## [Task instructions]
1. According to the Hurricane Sandy text, how high is the storm tide needed to flood the New York City subway system?
2. Write the next part of the Hurricane Sandy text, starting after its final sentence.
======== Text section ========
Latest data from the Hurricane Hunters shows that Sandy is intensifying as its core traverses the warm waters of the Gulf Stream. At 8 am EDT, an Air Force hurricane hunter aircraft found top winds of 98 mph in the heavy thunderstorms to the southwest of Sandy's center, at a point about 150 miles east-northeast of Cape Hatteras, NC. A dropsonde released in the eye measured a central pressure of 945 mb, but observed winds of 19 knots at the surface, so Sandy is probably a 943 mb hurricane that is very close to Category 2 strength. The Hurricane Hunters did not observe an eyewall, and saw very little temperature difference from inside to outside the eye, so Sandy is not going to be able to undergo rapid intensification. The storm could still see an increase of 5 mph in its winds before landfall tonight between 6 pm - 10 pm EDT, due, in part, to interaction with the low pressure system to its west that is pulling the hurricane towards the coast. The new, higher winds of Sandy don't have a lot of time to pile up additional storm surge water, so the NHC storm surge forecasts will probably not change today. But it is clear that Sandy is not going to pull its punch, and this superstorm is going to deliver a punishing multi-billion dollar blow to a huge area of the Eastern U.S.


Figure 1. Morning satellite image of Hurricane Sandy.

Sandy already producing a record storm surge
The National Weather Service in Atlantic City, NJ said that isolated record storm surge flooding already occurred along portions of the New Jersey coast with this morning's 7:30 am EDT high tide cycle. As the tide goes out late this morning and this afternoon, water levels will fall, since the difference in water levels between low tide and high tide is about 5'. However, this evening, as the core of Sandy moves ashore, the storm will carry with it a gigantic bulge of water that will raise waters levels to the highest storm tides ever seen in over a century of record keeping, along much of the coastline of New Jersey and New York. The peak danger will be between 7 pm - 10 pm, when storm surge rides in on top of the high tide. The full moon is today, which means astronomical high tide will be about 5% higher than the average high tide for the month, adding another 2 - 3" to water levels. This morning's 9:30 am EDT H*Wind analysis from NOAA's Hurricane Research Division put the destructive potential of Sandy's winds at a modest 2.9 on a scale of 0 to 6. However, the destructive potential of the storm surge was record high: 5.8 on a scale of 0 to 6. This is a higher destructive potential than any hurricane observed since 1969, including Category 5 storms like Katrina, Rita, Wilma, Camille, and Andrew. The previous highest destructive potential for storm surge was 5.6 on a scale of 0 to 6, set during Hurricane Isabel of 2003. Sandy's storm surge will be capable of overtopping the flood walls in Manhattan, which are only five feet above mean sea level. On August 28, 2011, Tropical Storm Irene brought a storm surge of 4.13' and a storm tide of 9.5' above MLLW to Battery Park on the south side of Manhattan. The waters poured over the flood walls into Lower Manhattan, but came 8 - 12" shy of being able to flood the New York City subway system. According to the latest storm surge forecast for NYC from NHC, Sandy's storm surge is expected to be 10 - 12' above MLLW. Since a storm tide of 10.5' is needed to flood the subway system, it appears likely that portions of the NYC subway system will flood. The record highest storm tide at The Battery was 10.5', set on September 15, 1960, during Hurricane Donna.
======== Material shown ========
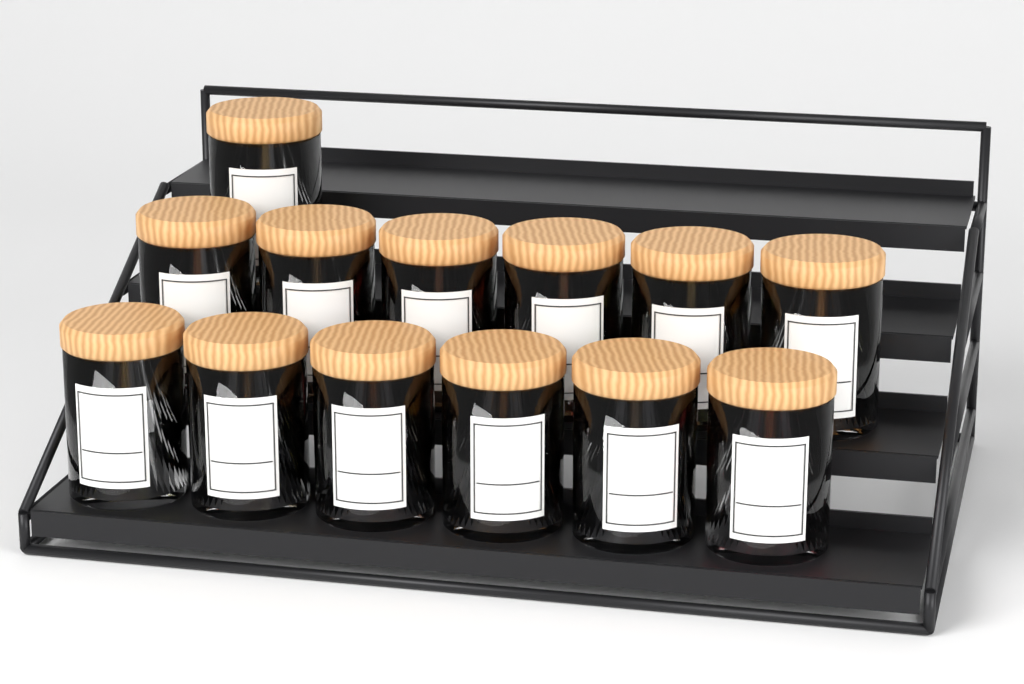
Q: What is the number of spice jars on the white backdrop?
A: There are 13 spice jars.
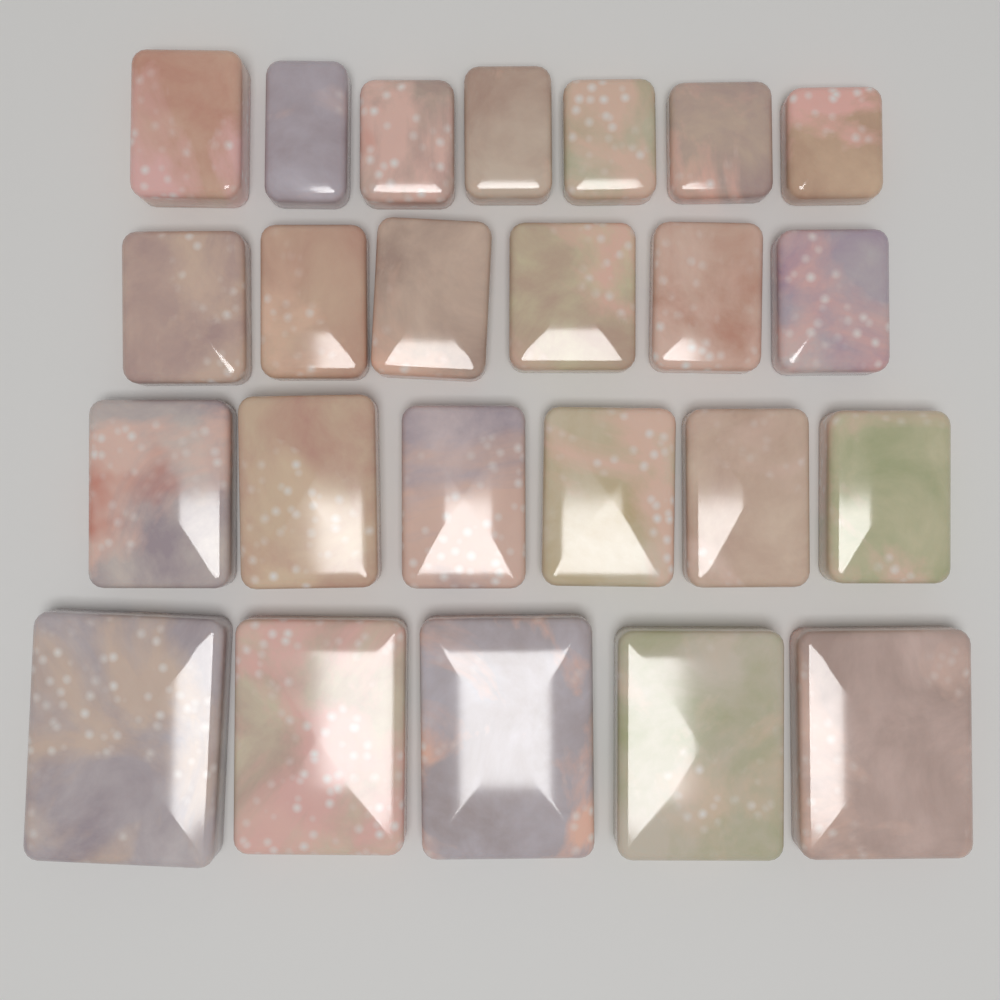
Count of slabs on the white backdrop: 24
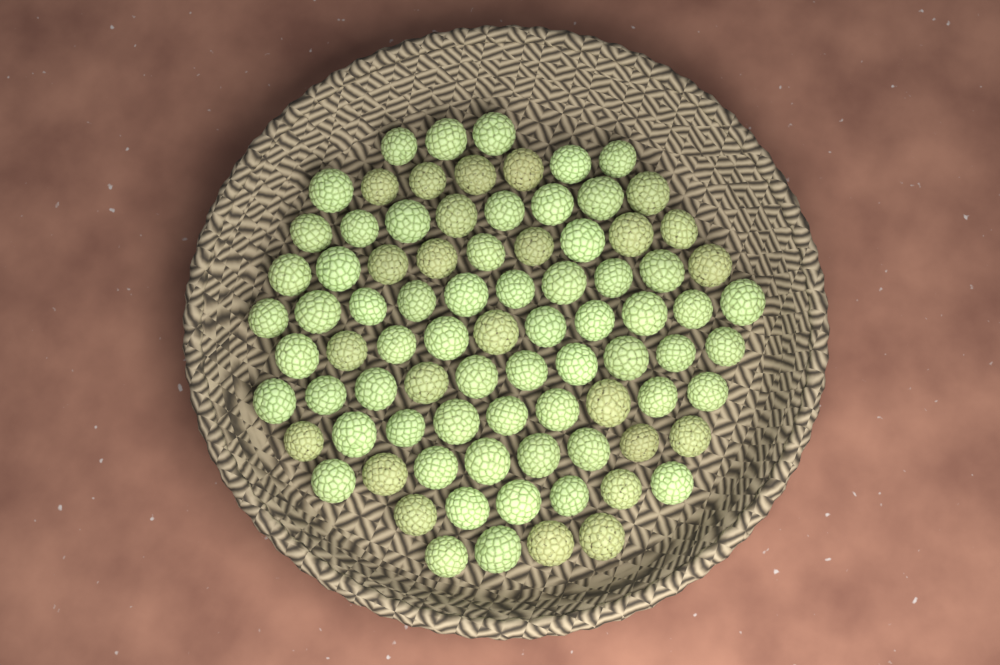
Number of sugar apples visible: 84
========
======== Material shown ========
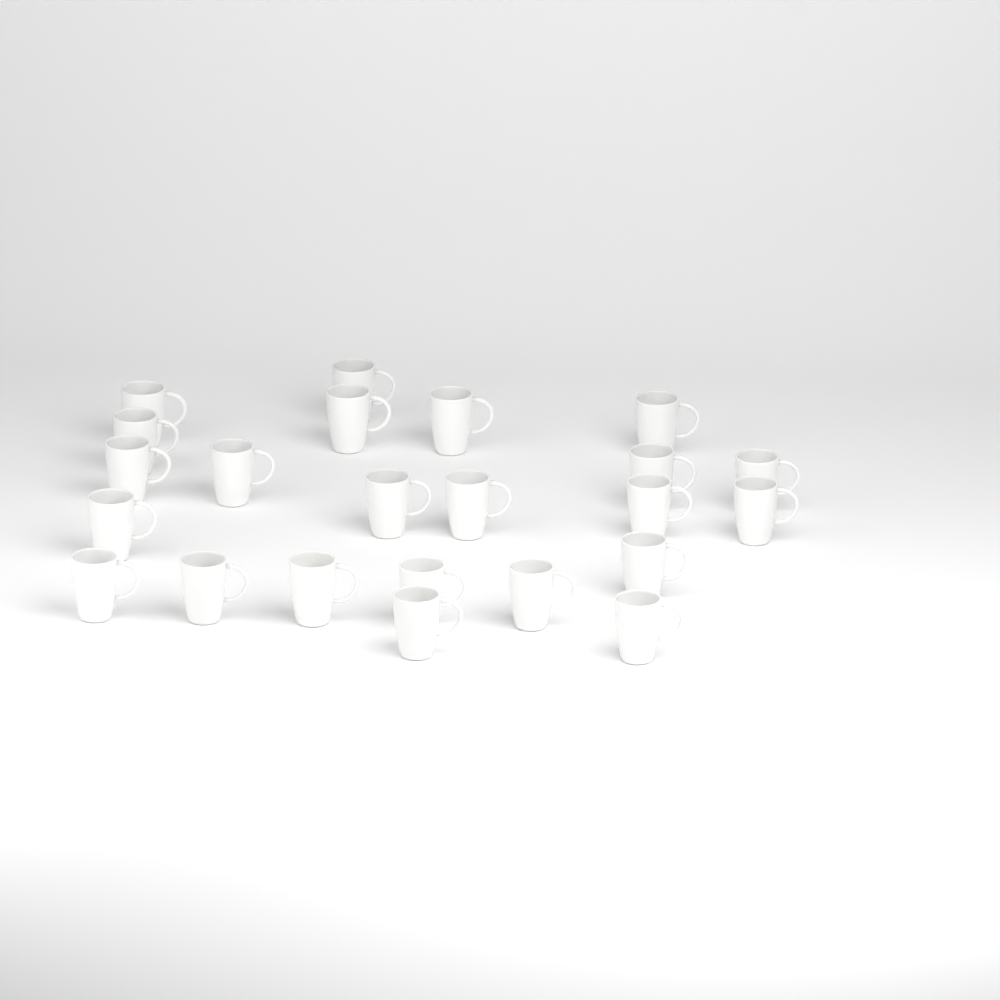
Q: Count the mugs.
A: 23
========
## [Outputs for the tasks]
1. 10.5 feet

2.
Figure 2. Observed storm tide (red line) and predicted storm surge for Hurricane Sandy at The Battery on the south shore of Manhattan, New York City, from the experimental Extratropical Storm Surge model, run by NOAA"s Meteorological Development Laboratory (green line) and the NYHOPS model from the Stevens Institute of Technology (pink curve), which uses a highly detailed 3D ocean model and even includes rainfall and tributary inflows. These models have a storm surge of 5 - 6', which brings the maximum storm tide--the water level reached as a result of the combined action of the tide and the storm surge--to 11' above MLLW (Mean Lower Low Water.) Irene brought a storm tide of 9.5' above MLLW to The Battery in 2011. At a storm tide of 10.5', water will likely pour into the Lower Manhattan subway system, unless efforts to sandbag the entrances are successful. The NWS in NYC is predicting a 10 - 12' storm tide at The Battery during tonight's 9 pm high tide cycle.


Figure 3. Observed storm tide (red line) and predicted storm surge for Hurricane Sandy at Atlantic City, New Jersey, from the experimental Extratropical Storm Surge model, run by NOAA"s Meteorological Development Laboratory (green line) and the NYHOPS model from the Stevens Institute of Technology (pink curve), which uses a highly detailed 3D ocean model and even includes rainfall and tributary inflows. These models predict a maximum storm tide--the water level reached as a result of the combined action of the tide and the storm surge--of ' above MLLW (Mean Lower Low Water.) Irene brought a storm tide of 9.5' above MLLW to The Battery in 2011. At a storm tide of 10.5', water will likely pour into the Lower Manhattan subway system, unless efforts to sandbag the entrances are successful. The NWS in Atlantic City is predicting a 9.5' storm tide for the city during tonight's 8 pm high tide cycle, which would be the highest water levels ever observed in Atlantic City.

Links for Sandy
To find out if you need to evacuate, please contact your local emergency management office. They will have the latest information. People living in New York City can find their evacuation zone here or use this map. FEMA has information on preparing for hurricanes.

People with disabilities and caregivers seeking information on accessible shelter and transportation can contact portlight.org

Atlantic City beach cam

Ocean City, MD webcam

Statue of Liberty cam

An impressive 1-minute resolution satellite loop of Sandy today is at the CSU RAMMB website.

Our Weather Historian, Christopher C. Burt, has an excellent post on Late Season Tropical Storms that have affected the U.S. north of Hatteras. He also has a post, Historic Hurricanes from New Jersey to New England.

Hurricane Sandy info from NASA.

Joe Romm at climateprogress.org has a thoughtful piece called, How Does Global Warming Make Hurricanes Like Irene More Destructive?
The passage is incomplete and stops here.